Showing posts with label art photography. Show all posts
Showing posts with label art photography. Show all posts

Sunday, March 30, 2014

Tango Embrace


THE DREAM speaks . . . sings, flows, is air, is water, flux. I am in it and witness, play along as an actor on it’s stage. I am audience to my performance as well—yet I only long for the place of unfolding—not the witnessing, but the unfolding. What is it then to unfold and witness at the same time?
Can moments be slowed? Slowed into singularity so that only one time exists? Cessation of separation, to realize that sleep, waking, work, rest, play, happiness, sadness, success, failure, male-female, God, human, animal, plant,—all are unified in the borderless regions of oneness. -Written from Buenos Aires, Argentina, March 2010

"Tango Passion"
What is Buenos Aires without tango? The night I visited Cafe Tortoni, I went for tango. The Cafe is a classic Parisian style affair, with high ceilings, chandeliers, glistening tile floors, lacquered wooden tables and chairs, and artwork covering the walls. I went right by all this and straight downstairs, into a small dark cavern with tables and a stage. My eyes adjusted to the dark and I could see shadowy silhouettes of people seated, and soon, musicians came to take their positions besides the stage, and begin making the familiar, haunting, chords of tango music. The stage had a backdrop of a cafe, and the dancers arrived, in pairs. The area was small enough to feel intimate, and as if the spectacle was unfolding among friends gathered privately for a night of revelry.

I had my camera, and amid the strident song notes striking the chords of longing and pathos in everyone's hearts, and the stage smoke filtering the colored lights as the dancers strode, strutted, and twirled together, I took pictures.

"Tango Embrace"
Since then, I have sold my images from that evening, as prints and large scale mixed-media pieces. One has appeared on the cover of a french language novel.

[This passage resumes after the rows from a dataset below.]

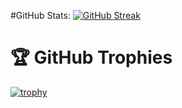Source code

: #GitHub Stats:
[![GitHub Streak](https://github-readme-streak-stats.herokuapp.com?user=eduardoroa22&theme=dark)](https://git.io/streak-stats)


# 🏆 GitHub Trophies

[![trophy](https://github-profile-trophy.vercel.app/?username=eduardoroa22&theme=darkhub)](https://github.com/ryo-ma/github-profile-trophy)
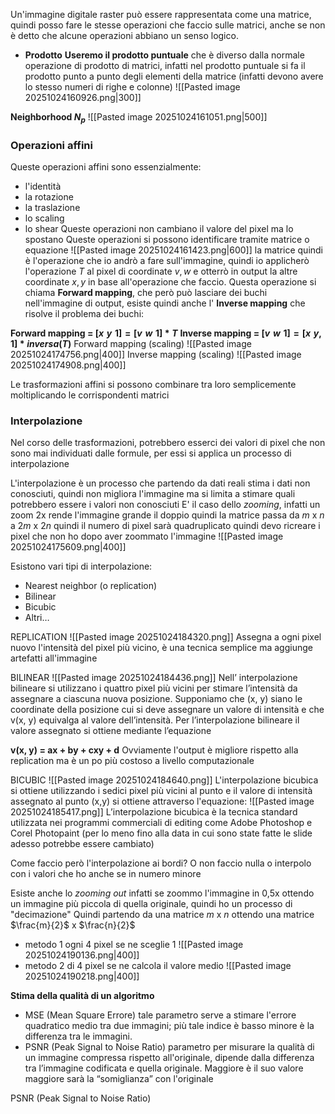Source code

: Un'immagine digitale raster può essere rappresentata come una matrice, quindi posso fare le stesse operazioni che faccio sulle matrici, anche se non è detto che alcune operazioni abbiano un senso logico.

- **Prodotto**
  **Useremo il prodotto puntuale** che è diverso dalla normale operazione di prodotto di matrici, infatti nel prodotto puntuale si fa il prodotto punto a punto degli elementi della matrice (infatti devono avere lo stesso numeri di righe e colonne)
  ![[Pasted image 20251024160926.png|300]]

**Neighborhood $N_p$**
![[Pasted image 20251024161051.png|500]]

### **Operazioni affini**
Queste operazioni affini sono essenzialmente:
- l'identità
- la rotazione
- la traslazione
- lo scaling
- lo shear
Queste operazioni non cambiano il valore del pixel ma lo spostano
Queste operazioni si possono identificare tramite matrice o equazione
![[Pasted image 20251024161423.png|600]]
la matrice quindi è l'operazione che io andrò a fare sull'immagine,
quindi io applicherò l'operazione $T$ al pixel di coordinate $v,w$ e otterrò in output la altre coordinate $x,y$ in base all'operazione che faccio.
Questa operazione si chiama **Forward mapping**, che però può lasciare dei buchi nell'immagine di output, esiste quindi anche l' **Inverse mapping** che risolve il problema dei buchi:

**Forward mapping = $[x\,\, y\,\, 1] = [v\,\,w\,\,1]*T$**
**Inverse mapping = $[v\,\,w\,\,1] = [x\,\,y,\,\,1]*inversa(T)$**
Forward mapping (scaling)
![[Pasted image 20251024174756.png|400]]
Inverse mapping (scaling)
![[Pasted image 20251024174908.png|400]]


Le trasformazioni affini si possono combinare tra loro semplicemente moltiplicando le corrispondenti matrici


### Interpolazione
Nel corso delle trasformazioni, potrebbero esserci dei valori di pixel che non sono mai individuati dalle formule, per essi si applica un processo di interpolazione

L'interpolazione è un processo che partendo da dati reali stima i dati non conosciuti, quindi non migliora l'immagine ma si limita a stimare quali potrebbero essere i valori non conosciuti
E' il caso dello *zooming*, infatti un zoom 2x rende l'immagine grande il doppio quindi la matrice passa da $m$ x $n$  a $2m$ x $2n$ quindi il numero di pixel sarà quadruplicato quindi devo ricreare i pixel che non ho dopo aver zoommato l'immagine
![[Pasted image 20251024175609.png|400]]

Esistono vari tipi di interpolazione:
- Nearest neighbor (o replication) 
- Bilinear 
- Bicubic 
- Altri…

REPLICATION
![[Pasted image 20251024184320.png]]
Assegna a ogni pixel nuovo l'intensità del pixel più vicino, è una tecnica semplice ma aggiunge artefatti all'immagine

BILINEAR
![[Pasted image 20251024184436.png]]
Nell’ interpolazione bilineare si utilizzano i quattro pixel più vicini per stimare l’intensità da assegnare a ciascuna nuova posizione. Supponiamo che (x, y) siano le coordinate della posizione cui si deve assegnare un valore di intensità e che v(x, y) equivalga al valore dell’intensità. Per l’interpolazione bilineare il valore assegnato si ottiene mediante l’equazione

**v(x, y) = ax + by + cxy + d**
Ovviamente l'output è migliore rispetto alla replication ma è un po più costoso a livello computazionale

BICUBIC
![[Pasted image 20251024184640.png]]
L'interpolazione bicubica si ottiene utilizzando i sedici pixel più vicini al punto e il valore di intensità assegnato al punto (x,y) si ottiene attraverso l'equazione:
![[Pasted image 20251024185417.png]]
L’interpolazione bicubica è la tecnica standard utilizzata nei programmi commerciali di editing come Adobe Photoshop e Corel Photopaint (per lo meno fino alla data in cui sono state fatte le slide adesso potrebbe essere cambiato)

Come faccio però l'interpolazione ai bordi? O non faccio nulla o interpolo con i valori che ho anche se in numero minore


Esiste anche lo *zooming out* infatti se zoommo l'immagine in 0,5x ottendo un immagine più piccola di quella originale, quindi ho un processo di "decimazione"
Quindi partendo da una matrice $m$ x $n$ ottendo una matrice $\frac{m}{2}$ x $\frac{n}{2}$ 
 - metodo 1
   ogni 4 pixel se ne sceglie 1
   ![[Pasted image 20251024190136.png|400]]
- metodo 2
  di 4 pixel se ne calcola il valore medio
  ![[Pasted image 20251024190218.png|400]]




**Stima della qualità di un algoritmo**
- MSE (Mean Square Errore) tale parametro serve a stimare l'errore quadratico medio tra due immagini; più tale indice è basso minore è la differenza tra le immagini.
- PSNR (Peak Signal to Noise Ratio)  parametro per misurare la qualità di un immagine compressa rispetto all'originale, dipende dalla differenza tra l’immagine codificata e quella originale. Maggiore è il suo valore maggiore sarà la “somiglianza” con l'originale

PSNR (Peak Signal to Noise Ratio)
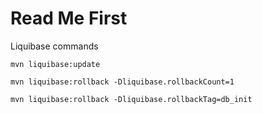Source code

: # Read Me First
Liquibase commands

`mvn liquibase:update`

`mvn liquibase:rollback -Dliquibase.rollbackCount=1`

`mvn liquibase:rollback -Dliquibase.rollbackTag=db_init`  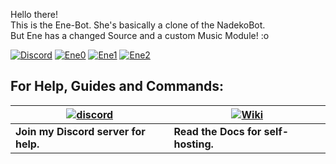 Hello there!  
This is the Ene-Bot. She's basically a clone of the NadekoBot.   
But Ene has a changed Source and a custom Music Module! :o  

[![Discord](https://discordapp.com/api/guilds/284977269892448268/widget.png)](http://bit.ly/EnesDiscordCave)
[![Ene0](http://i.imgur.com/mi5GQ9p.png)](http://bit.ly/EnesDiscordCave)
[![Ene1](http://i.imgur.com/Yutcsal.png)](http://bit.ly/InvEne)
[![Ene2](http://i.imgur.com/HmjZ8mg.png)](http://bit.ly/EnesDiscordCave)

## For Help, Guides and Commands:

| [![discord](http://i.imgur.com/Cz1RWW6.png)](http://bit.ly/EnesDiscordCave) | [![Wiki](http://i.imgur.com/e8eaWS3.png)](http://enecmdlist.readthedocs.io/en/latest/) |
| --- | --- |
| **Join my Discord server for help.** | **Read the Docs for self-hosting.** |
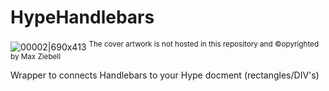 # HypeHandlebars
 
 ![00002|690x413](https://playground.maxziebell.de/Hype/Handlebars/HypeHandleBars_1.jpg)
<sup>The cover artwork is not hosted in this repository and &copy;opyrighted by Max Ziebell</sup>
 
 Wrapper to connects Handlebars to your Hype docment (rectangles/DIV's)
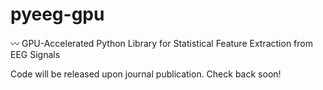 # pyeeg-gpu
〰️ GPU-Accelerated Python Library for Statistical Feature Extraction from EEG Signals
<p></p>
Code will be released upon journal publication. Check back soon!
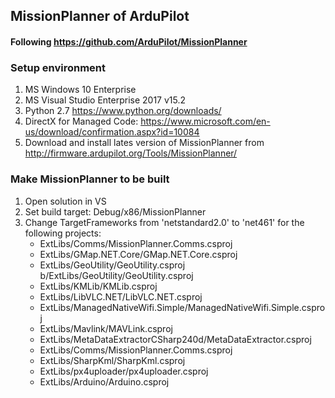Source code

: ## MissionPlanner of ArduPilot

#### Following https://github.com/ArduPilot/MissionPlanner

### Setup environment

1. MS Windows 10 Enterprise
2. MS Visual Studio Enterprise 2017 v15.2
3. Python 2.7 https://www.python.org/downloads/
4. DirectX for Managed Code: https://www.microsoft.com/en-us/download/confirmation.aspx?id=10084
5. Download and install lates version of MissionPlanner from http://firmware.ardupilot.org/Tools/MissionPlanner/

### Make MissionPlanner to be built

1. Open solution in VS
2. Set build target: Debug/x86/MissionPlanner
3. Change TargetFrameworks from 'netstandard2.0' to 'net461' for the following projects:
   - ExtLibs/Comms/MissionPlanner.Comms.csproj
   - ExtLibs/GMap.NET.Core/GMap.NET.Core.csproj
   - ExtLibs/GeoUtility/GeoUtility.csproj b/ExtLibs/GeoUtility/GeoUtility.csproj
   - ExtLibs/KMLib/KMLib.csproj
   - ExtLibs/LibVLC.NET/LibVLC.NET.csproj
   - ExtLibs/ManagedNativeWifi.Simple/ManagedNativeWifi.Simple.csproj
   - ExtLibs/Mavlink/MAVLink.csproj
   - ExtLibs/MetaDataExtractorCSharp240d/MetaDataExtractor.csproj
   - ExtLibs/Comms/MissionPlanner.Comms.csproj
   - ExtLibs/SharpKml/SharpKml.csproj
   - ExtLibs/px4uploader/px4uploader.csproj
   - ExtLibs/Arduino/Arduino.csproj
  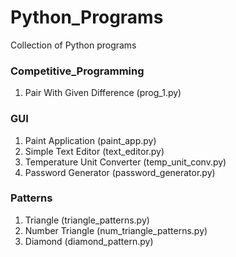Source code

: # Python_Programs

Collection of Python programs

### Competitive_Programming
1. Pair With Given Difference (prog_1.py)

### GUI
1. Paint Application (paint_app.py)
2. Simple Text Editor (text_editor.py)
3. Temperature Unit Converter (temp_unit_conv.py)
4. Password Generator (password_generator.py)

### Patterns
1. Triangle (triangle_patterns.py)
2. Number Triangle (num_triangle_patterns.py)
3. Diamond (diamond_pattern.py)
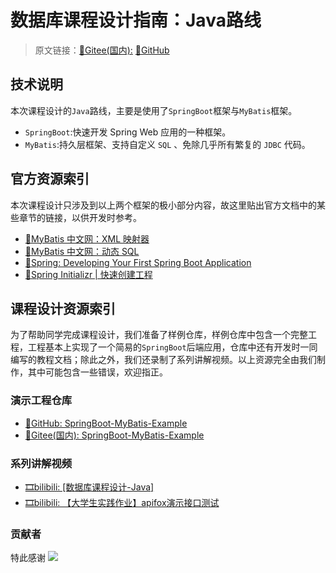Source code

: # 数据库课程设计指南：Java路线
> 原文链接：[📖Gitee(国内):](https://gitee.com/YouSaQVQ/Database_Course_Design_Guide_Java) [📖GitHub](https://github.com/YusJade/Database_Course_Design_Guide_Java)
## 技术说明
本次课程设计的`Java`路线，主要是使用了`SpringBoot`框架与`MyBatis`框架。
- `SpringBoot`:快速开发 Spring Web 应用的一种框架。
- `MyBatis`:持久层框架、支持自定义 `SQL` 、免除几乎所有繁复的 `JDBC` 代码。
## 官方资源索引
本次课程设计只涉及到以上两个框架的极小部分内容，故这里贴出官方文档中的某些章节的链接，以供开发时参考。
- [🍎MyBatis 中文网：XML 映射器](https://mybatis.net.cn/sqlmap-xml.html)
- [🍎MyBatis 中文网：动态 SQL](https://mybatis.net.cn/dynamic-sql.html)
- [🍏Spring: Developing Your First Spring Boot Application](https://docs.spring.io/spring-boot/tutorial/first-application/index.html#getting-started.first-application.code)
- [🍏Spring Initializr | 快速创建工程](https://start.spring.io/;)
## 课程设计资源索引
为了帮助同学完成课程设计，我们准备了样例仓库，样例仓库中包含一个完整工程，工程基本上实现了一个简易的`SpringBoot`后端应用，仓库中还有开发时一同编写的教程文档；除此之外，我们还录制了系列讲解视频。以上资源完全由我们制作，其中可能包含一些错误，欢迎指正。
### 演示工程仓库
- [📖GitHub: SpringBoot-MyBatis-Example](https://github.com/YusJade/SpringBoot-MyBatis-Example)
- [📖Gitee(国内): SpringBoot-MyBatis-Example](https://gitee.com/YouSaQVQ/SpringBoot-MyBatis-Example)

### 系列讲解视频
- [🎞️bilibili: [数据库课程设计-Java]](https://www.bilibili.com/video/BV1VagDenEYU/?spm_id_from=333.999.0.0&vd_source=9470381b8320ec917ae479f2d87ce68a)
- [🎞️bilibili: 【大学生实践作业】apifox演示接口测试](https://www.bilibili.com/video/BV1aVg6eDES3/?spm_id_from=333.1296.top_right_bar_window_default_collection.content.click&vd_source=9470381b8320ec917ae479f2d87ce68a)

### 贡献者
特此感谢
<a href="https://github.com/YusJade/SpringBoot-MyBatis-Example/graphs/contributors">
  <img src="https://contrib.rocks/image?repo=YusJade/SpringBoot-MyBatis-Example&name=true" />
</a>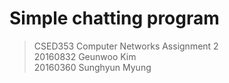# Simple chatting program
> CSED353 Computer Networks Assignment 2  
> 20160832 Geunwoo Kim  
> 20160360 Sunghyun Myung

The Steven Boone Gallery sold a large mixed-media piece today, called Tango Flair, and this is what inspired my blog today.

"Tango Flair"

Sunday, November 04, 2012

Juxtapose

"Quantum Of Solace" Kolkatta, India
Here is a word that is not often used but ubiquitously seen: juxtapose. It means to place together and contrast two or more separate phenomenon. Juxtapositions are everywhere, e.g. the position of the sun relative to the horizon, the temperature inside as different from outside, a fat person standing next to a skinny one, or an old person holding a newborn child. In the arts, juxtaposing brings drama to work. A bright landscape painting is made more thrilling with dark shadows, music is deeper with climactic surges mixed with interludes of softer passages, and theater is fuller when humor and sadness both enter the stage.
"Tango Passion",  Mixed-media

Juxtaposition can be embarrassing and detrimental as well. We see this in current political campaigns, where one candidate proclaims himself as good and points to the other nominee in contrast, as bad. Class prejudice is built upon juxtaposing of extremes of wealth and poverty.

I use juxtaposition in my art and photography to bring drama and surprise to the work. While I was traveling and making my street photography, I often sought stark juxtapositions, such as setting my camera up and focusing on interesting walls so that people walking in front of me became blurred while passing by. In the photo I am showing here, an innocent oriental child, dressed in her native attire, stands in contrast to a violent western poster proclaiming an action movie. The dissimilarity adds to the intrigue and drama of the picture.

In my tango images, drama comes from juxtaposing stark light with the tension of male and female interaction that is intimate and ritualistic.

Juxtaposition gives us reference and allows our imaginations to soar.